My interviewee is my brother who is 7 years younger than me. He and I are living in a dormitory, it is uncommon for me to have a conversation with him. That's why I decided to interview him so that I can get to know him better.
I made 25 questions before I interviewed him. When he didn't catch the point I was asking, however, I added more questions to help him to understand what the questions is about.
What I did learn about interviewing is he was more adult than I expected he would.
The question I got the longest answer was "Can you tell me the person that you respect most?" He said his homeroom teacher. I asked him why you respect him. He said the teacher always listen to students. He also tried to reconcile students.

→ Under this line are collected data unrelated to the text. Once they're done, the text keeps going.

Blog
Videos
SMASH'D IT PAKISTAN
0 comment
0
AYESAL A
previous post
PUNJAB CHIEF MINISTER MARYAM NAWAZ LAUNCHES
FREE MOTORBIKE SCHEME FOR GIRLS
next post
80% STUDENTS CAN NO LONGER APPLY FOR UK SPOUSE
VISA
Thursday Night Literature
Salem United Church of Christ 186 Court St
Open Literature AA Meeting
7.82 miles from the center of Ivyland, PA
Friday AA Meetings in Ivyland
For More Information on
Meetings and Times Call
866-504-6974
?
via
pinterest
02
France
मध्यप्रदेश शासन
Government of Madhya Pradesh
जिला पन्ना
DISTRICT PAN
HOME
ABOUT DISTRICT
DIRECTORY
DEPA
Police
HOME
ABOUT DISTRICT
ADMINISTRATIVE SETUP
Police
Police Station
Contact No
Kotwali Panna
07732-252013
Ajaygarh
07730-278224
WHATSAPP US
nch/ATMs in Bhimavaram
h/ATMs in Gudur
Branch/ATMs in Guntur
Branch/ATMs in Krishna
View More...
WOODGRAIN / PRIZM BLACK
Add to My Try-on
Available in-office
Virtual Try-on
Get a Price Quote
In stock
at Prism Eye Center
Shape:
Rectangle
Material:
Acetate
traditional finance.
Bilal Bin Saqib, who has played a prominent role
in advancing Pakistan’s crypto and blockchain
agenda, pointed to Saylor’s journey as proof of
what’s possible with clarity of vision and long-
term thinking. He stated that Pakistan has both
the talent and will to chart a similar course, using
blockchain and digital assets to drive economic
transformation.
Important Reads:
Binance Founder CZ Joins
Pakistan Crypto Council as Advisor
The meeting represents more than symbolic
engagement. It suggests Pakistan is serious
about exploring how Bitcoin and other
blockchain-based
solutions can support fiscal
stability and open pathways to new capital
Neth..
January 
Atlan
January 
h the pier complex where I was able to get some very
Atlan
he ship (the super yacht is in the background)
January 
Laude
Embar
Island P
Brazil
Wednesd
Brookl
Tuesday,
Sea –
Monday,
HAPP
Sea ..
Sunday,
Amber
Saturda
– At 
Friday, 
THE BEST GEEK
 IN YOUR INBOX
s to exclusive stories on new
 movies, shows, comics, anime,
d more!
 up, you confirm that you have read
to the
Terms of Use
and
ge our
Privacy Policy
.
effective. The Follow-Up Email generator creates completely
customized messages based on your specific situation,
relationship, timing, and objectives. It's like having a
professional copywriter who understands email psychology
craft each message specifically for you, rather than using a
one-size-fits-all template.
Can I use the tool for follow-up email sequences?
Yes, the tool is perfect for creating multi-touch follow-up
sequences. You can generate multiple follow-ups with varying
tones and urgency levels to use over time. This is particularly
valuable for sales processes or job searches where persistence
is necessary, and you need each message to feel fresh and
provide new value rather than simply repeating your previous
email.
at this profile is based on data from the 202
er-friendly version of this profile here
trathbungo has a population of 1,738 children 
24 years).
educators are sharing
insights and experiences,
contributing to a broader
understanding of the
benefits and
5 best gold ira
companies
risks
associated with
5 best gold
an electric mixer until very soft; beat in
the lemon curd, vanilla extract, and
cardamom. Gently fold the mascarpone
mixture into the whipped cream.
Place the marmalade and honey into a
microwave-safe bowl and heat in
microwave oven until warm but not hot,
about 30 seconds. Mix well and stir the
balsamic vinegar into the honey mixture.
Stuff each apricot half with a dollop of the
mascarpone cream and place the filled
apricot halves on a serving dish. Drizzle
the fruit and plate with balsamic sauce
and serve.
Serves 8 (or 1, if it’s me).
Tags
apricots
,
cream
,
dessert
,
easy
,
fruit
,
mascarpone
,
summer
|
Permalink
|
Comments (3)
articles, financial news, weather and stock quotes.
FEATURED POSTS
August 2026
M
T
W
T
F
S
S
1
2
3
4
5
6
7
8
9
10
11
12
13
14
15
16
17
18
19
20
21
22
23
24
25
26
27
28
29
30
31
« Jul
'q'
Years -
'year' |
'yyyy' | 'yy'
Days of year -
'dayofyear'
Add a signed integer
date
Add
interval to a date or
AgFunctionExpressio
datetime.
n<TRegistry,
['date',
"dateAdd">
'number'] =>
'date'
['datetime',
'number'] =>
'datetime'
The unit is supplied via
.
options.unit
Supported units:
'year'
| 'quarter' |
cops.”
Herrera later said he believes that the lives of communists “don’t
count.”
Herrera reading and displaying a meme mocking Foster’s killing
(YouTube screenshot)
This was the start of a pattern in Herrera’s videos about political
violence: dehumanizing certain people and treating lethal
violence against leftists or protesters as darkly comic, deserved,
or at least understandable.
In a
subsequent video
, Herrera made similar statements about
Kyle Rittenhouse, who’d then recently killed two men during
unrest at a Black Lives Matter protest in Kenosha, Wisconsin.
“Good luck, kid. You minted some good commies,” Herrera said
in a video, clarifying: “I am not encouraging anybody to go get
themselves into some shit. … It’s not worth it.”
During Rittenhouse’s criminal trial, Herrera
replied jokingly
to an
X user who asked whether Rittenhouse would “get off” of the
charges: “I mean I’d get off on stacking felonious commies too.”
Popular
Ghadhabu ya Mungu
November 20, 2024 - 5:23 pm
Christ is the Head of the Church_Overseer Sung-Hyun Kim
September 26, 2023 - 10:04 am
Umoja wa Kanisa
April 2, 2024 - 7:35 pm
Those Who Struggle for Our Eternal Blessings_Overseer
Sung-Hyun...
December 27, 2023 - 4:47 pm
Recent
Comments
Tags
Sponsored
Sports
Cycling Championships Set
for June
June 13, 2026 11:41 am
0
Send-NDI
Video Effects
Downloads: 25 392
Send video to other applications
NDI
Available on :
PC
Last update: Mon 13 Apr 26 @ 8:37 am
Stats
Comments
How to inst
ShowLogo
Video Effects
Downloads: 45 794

When I ask him "Where do you think is the most ugly part in your face?" he said "Nose". That was the shortest answer, which I think is understandable.
The question that led to the most interesting response was "Which part do you think you should improve?" He gave two answers. He said he should not doze in class, and should borrow books from library in school. These answers sounded mature to me so I was a little touched.
If I interview more formal person, I will try to make the questions more comprehensible and clear, not vague. During this interview, some questions confused him, so he sometimes gave me the wrong answers. He is my brother, so if I correct his answers, it is not bad. If the interviewee is someone who I don't know well, or a very elderly person, however, saying like "Sorry, but that is not the question I am asking to you…" is almost impossible. To avoid this, every question should be concise and clear.